Unfortunately, I was really asking on behalf of a friend of mind who doesn't want to muck with an external program. He just wants to get the best trade-off between quality and size directly out of Audition. The three parameters, in order of importance are:

1. correct time indication in the player, from the get-go, not 10 seconds in, once it's figured it out.

2. acceptable quality (it's a podcast, not a cd)

3. minimum file size (it's a big podcast)

Thanks, anyway. Really. It's the thought that counts.

Posted: Wed Oct 26, 2005 9:21 am
by mkilly
OK! That's fine. I'm going to repost my thing to the other MP3 thread here (it seems to me my advice will be useful to those cats there).

I have found the solution to this problem, though, too.

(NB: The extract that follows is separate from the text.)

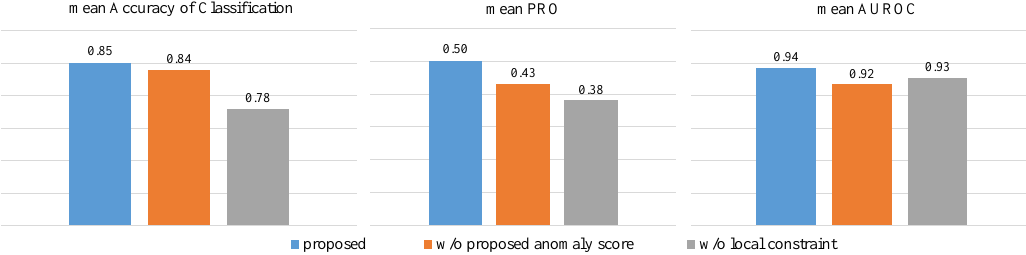
Figure 8. Results of ablation experiment. Blue is the proposed method, orange is the condition with input–output residuals as anomaly scores, and grey is the condition without local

1. Go to that same site: http://www.rarewares.org/mp3.html
2. Download the CoolLAME Filter, "Filter for Cool Edit and Adobe Audition that uses lame_enc.dll for MP3 encoding"
3. Extract the contents of the .zip to C:\Program Files\Adobe\Audition 1.5 (for example)
4. In Audition, when you have the full podcast loaded and ready for saving, go to File -> Save As. Under "Save as type:" select "MPEG layer-3 (LAME) (*.mp3)." Then you can hit up "Options," Preset: ABR, CBR/ABR bitrate 128 (for example). With the "Save extra non-audio information" you might even get the ID3 information already saved, if you have the title and author in the Audition information for the session.

HTH

Posted: Wed Oct 26, 2005 9:48 am
by Spud
I have tried this. The time is initially incorrect in WinAmp.

Posted: Wed Oct 26, 2005 7:12 pm
by jb
It would be pretty cool if there were an online gizmo that let you upload an audio file and automatically MP3-ized it according to the boxes you checked, then just dumped it back at you.

Ideally, it would do this on the fly somehow so the server didn't have to hold either the upload or the output.

This is apropos of almost nothing, but somebody get on this.